Ein unvergessliches Erlebnis für Gäste und Einheimische gleichermaßen, das man 2018 nicht verpassen sollte. Denn wie gesagt: Die nächste Chance, dieses Spektakel alpenländlichen Brauchtums zu erleben, hat man erst wieder 2022. Und außerdem kann wohl ein jeder Glück und Gesundheit in Haus, Flur und Stall auch 2018 noch gut gebrauchen.
© Fotos: Florian Bachmeier
Der Perchtenlauf am 1. und 6. Jänner 2018
Montag, 01. Jänner 2018
Der Perchtenlauf beginnt um ca. 07:30 Uhr beim Haus Silberkrug/Kötschachtalerstraße in Bad Gastein. Er führt vorbei am Poserplatz, weiter über den Birkenring zur Fa. Bayr/Ederplatz. Nach einer kurzen Pause setzt sich der Perchtenlauf über die Gasteiner Bundesstraße Richtung Bahnhof (ca. 10:30 Uhr) und Mozartplatz (Ehrentribüne mit professioneller Vorstellung des gesamten Perchtenzuges) durch das Ortszentrum nach Bad Bruck (ca. 14:30 Uhr) fort, wo der 1. Tag um ca. 18:00 Uhr endet.
Samstag, 06. Jänner 2018
Samstag, 06. Jänner 2018: Abmarsch um ca. 07:30 Uhr im Ortsteil Bad Gastein/Kötschachdorf – weiter über die Ortsteile Remsach – Gadaunern – Lafen – Zittrauerbauer (ca. 10:00 Uhr) – Anger/Angerweg – Gasteiner Bundesstraße/Kreuzung Bad Hofgastein Süd – Pyrkerstraße – Feldingweg/Ortsteil Felding (ca. 14:00 Uhr) – Pyrkerstraße – Ortszentrum Bad Hofgastein/Kirchplatz (ca. 16:00 Uhr professionelle Vorstellung des gesamten Perchtenzuges) – Salzburgerstraße – Griespark/Seniorenheim – Kurgartenstraße – Gasteiner Bundesstraße/Einfahrt Hofgastein West – Restaurant Berglift, wo der 2. Tag um ca. 19 Uhr endet.

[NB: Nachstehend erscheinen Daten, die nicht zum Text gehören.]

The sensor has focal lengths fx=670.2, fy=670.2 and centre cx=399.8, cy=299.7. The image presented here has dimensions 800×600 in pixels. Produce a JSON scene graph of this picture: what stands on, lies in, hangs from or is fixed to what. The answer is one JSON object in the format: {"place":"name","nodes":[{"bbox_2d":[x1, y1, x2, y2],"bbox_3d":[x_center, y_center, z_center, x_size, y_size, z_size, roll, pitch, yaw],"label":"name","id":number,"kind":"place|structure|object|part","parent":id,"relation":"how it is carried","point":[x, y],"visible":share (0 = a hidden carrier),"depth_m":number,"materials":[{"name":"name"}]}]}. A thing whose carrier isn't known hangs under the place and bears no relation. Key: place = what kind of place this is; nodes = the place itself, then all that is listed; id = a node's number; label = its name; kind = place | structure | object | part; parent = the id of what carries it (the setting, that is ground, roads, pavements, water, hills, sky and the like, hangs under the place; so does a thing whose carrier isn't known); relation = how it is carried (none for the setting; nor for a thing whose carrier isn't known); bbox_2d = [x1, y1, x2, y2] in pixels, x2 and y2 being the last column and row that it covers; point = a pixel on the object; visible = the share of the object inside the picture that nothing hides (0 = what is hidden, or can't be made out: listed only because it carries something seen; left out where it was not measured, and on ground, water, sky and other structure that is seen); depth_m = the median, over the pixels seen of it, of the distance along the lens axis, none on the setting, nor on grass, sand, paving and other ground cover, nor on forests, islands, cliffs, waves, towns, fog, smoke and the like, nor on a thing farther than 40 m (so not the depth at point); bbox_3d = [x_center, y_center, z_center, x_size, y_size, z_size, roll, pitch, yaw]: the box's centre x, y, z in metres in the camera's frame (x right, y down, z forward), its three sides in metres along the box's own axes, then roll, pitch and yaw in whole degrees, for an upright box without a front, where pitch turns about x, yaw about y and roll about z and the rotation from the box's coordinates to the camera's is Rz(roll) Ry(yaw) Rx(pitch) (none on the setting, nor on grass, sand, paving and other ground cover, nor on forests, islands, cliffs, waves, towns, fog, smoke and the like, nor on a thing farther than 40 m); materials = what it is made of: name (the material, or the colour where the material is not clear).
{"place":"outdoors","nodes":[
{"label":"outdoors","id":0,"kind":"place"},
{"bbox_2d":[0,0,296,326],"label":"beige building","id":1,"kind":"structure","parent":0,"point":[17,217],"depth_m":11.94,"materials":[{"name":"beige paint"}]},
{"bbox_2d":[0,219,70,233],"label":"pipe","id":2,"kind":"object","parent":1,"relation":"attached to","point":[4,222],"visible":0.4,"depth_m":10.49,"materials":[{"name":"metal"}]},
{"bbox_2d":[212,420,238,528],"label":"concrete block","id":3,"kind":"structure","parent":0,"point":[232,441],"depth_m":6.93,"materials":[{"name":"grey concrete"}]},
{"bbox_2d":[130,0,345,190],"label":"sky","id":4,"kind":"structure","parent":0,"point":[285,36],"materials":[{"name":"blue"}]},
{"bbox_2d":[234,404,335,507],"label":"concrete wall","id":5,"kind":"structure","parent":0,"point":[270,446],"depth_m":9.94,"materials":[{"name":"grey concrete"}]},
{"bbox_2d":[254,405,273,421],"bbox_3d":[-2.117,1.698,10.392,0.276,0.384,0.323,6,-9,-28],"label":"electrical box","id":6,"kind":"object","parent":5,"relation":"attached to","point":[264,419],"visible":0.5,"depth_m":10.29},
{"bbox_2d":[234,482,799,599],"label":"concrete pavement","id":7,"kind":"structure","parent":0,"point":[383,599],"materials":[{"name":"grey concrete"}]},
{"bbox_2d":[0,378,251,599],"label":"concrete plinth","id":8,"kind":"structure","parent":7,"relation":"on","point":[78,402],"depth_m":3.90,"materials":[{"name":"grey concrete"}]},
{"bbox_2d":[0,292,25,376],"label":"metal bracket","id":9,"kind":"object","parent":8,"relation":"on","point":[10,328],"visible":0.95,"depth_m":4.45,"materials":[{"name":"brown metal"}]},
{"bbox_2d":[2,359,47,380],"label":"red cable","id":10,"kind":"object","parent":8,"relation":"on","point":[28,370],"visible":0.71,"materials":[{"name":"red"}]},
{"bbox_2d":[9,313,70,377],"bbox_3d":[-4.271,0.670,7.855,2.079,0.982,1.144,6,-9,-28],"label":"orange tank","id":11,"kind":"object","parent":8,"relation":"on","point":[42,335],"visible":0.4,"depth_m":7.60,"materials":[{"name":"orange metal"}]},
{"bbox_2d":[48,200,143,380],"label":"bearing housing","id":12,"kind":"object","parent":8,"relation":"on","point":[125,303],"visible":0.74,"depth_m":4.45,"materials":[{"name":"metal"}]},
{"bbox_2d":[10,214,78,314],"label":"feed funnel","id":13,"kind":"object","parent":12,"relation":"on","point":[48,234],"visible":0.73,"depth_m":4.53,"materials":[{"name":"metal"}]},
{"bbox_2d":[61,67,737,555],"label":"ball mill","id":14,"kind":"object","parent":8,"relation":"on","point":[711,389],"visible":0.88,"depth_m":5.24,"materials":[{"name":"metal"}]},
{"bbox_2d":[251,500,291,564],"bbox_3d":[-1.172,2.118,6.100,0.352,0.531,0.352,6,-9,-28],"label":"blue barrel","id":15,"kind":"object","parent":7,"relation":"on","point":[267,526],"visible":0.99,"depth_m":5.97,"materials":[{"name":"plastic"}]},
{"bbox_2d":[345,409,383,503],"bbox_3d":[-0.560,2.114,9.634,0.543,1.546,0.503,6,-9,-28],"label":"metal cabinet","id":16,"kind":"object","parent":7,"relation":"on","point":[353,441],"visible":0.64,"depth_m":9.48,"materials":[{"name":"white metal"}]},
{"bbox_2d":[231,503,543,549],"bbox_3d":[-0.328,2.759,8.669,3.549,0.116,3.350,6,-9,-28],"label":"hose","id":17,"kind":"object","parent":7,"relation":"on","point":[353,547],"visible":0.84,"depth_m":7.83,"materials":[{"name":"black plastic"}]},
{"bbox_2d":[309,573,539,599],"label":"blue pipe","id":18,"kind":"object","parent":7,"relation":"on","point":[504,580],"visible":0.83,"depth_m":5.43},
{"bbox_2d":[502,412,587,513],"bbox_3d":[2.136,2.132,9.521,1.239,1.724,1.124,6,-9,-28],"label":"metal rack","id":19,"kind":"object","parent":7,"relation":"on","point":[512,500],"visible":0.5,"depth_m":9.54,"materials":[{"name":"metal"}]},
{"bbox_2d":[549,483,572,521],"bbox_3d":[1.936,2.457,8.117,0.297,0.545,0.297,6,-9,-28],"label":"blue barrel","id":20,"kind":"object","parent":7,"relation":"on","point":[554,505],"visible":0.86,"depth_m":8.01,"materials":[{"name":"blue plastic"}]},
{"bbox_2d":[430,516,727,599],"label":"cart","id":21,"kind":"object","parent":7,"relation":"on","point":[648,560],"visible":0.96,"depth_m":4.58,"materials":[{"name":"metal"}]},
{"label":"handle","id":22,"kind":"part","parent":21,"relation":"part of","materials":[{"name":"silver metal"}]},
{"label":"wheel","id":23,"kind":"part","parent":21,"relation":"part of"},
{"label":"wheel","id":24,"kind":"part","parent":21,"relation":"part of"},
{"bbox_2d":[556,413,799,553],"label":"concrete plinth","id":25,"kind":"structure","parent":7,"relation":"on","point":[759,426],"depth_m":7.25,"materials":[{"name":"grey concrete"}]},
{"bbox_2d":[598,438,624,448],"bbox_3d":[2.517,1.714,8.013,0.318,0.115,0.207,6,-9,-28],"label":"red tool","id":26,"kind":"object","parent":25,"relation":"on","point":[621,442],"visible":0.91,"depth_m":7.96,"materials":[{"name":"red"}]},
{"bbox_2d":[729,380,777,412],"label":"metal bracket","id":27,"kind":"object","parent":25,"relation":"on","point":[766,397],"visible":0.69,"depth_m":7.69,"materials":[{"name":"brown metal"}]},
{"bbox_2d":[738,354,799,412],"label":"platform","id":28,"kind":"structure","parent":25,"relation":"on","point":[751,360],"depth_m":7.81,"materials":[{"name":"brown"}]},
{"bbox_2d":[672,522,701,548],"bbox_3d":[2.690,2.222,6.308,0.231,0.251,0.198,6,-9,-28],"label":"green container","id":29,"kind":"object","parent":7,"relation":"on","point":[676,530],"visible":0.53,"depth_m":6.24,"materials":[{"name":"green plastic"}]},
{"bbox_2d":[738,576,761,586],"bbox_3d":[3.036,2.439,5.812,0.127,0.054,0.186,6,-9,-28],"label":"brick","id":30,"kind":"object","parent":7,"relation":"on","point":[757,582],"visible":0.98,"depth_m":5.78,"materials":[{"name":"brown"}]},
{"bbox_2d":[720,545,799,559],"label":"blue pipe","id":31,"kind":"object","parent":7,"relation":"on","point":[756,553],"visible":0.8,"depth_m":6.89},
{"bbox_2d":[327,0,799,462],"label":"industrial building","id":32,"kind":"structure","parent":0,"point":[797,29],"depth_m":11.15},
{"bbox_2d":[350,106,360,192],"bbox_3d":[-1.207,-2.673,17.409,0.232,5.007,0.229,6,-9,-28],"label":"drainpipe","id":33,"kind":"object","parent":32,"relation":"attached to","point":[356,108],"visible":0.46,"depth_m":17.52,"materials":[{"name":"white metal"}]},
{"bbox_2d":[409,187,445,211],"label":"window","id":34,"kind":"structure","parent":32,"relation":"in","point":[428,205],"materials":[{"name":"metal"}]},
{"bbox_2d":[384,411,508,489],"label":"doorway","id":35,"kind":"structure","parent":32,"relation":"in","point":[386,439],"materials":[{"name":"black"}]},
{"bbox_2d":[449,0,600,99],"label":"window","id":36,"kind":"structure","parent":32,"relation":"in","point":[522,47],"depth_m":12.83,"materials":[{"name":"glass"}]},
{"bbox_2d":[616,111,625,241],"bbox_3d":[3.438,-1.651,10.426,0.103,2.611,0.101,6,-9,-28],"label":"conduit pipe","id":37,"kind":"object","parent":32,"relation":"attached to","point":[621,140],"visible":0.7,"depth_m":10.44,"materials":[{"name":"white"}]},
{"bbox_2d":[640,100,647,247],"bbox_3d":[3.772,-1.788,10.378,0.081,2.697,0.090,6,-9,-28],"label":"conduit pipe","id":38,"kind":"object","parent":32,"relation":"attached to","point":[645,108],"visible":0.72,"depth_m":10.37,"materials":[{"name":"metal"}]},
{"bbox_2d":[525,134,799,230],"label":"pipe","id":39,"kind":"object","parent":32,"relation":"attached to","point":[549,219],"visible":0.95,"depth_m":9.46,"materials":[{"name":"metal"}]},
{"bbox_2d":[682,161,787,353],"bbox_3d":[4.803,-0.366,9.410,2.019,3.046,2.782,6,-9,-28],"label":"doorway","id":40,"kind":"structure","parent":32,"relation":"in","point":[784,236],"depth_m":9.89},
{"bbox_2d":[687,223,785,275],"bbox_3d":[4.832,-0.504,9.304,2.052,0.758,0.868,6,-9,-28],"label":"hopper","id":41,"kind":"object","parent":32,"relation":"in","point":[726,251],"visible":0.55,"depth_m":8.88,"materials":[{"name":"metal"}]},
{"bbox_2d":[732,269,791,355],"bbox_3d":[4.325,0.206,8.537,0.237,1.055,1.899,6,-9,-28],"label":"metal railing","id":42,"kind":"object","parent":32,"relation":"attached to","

Kurze Gasteiner Perchtenkunde
Ein Percht ist eine Gestalt aus dem alpenländlichen Brauchtum. Sie ist in diesem Gebiet weit verbreitet. Der Name ist wohl auf die Sagengestalt Frau Perchta zurückzuführen,die Faulheit bestraft und Fleiß belohnt. Bei den Perchten unterscheidet man zwischen den ‚guten‘ Schönperchten (prächtige Kappen) und den ‚bösen‘ Schiechperchten (unheimliche Masken). In der Zeit zwischen Ende Dezember und Heilige Drei Könige sind sie vielerorts unterwegs und vertreiben den Winter, das alte Jahr und bringen Glück und Gesundheit zu den Menschen.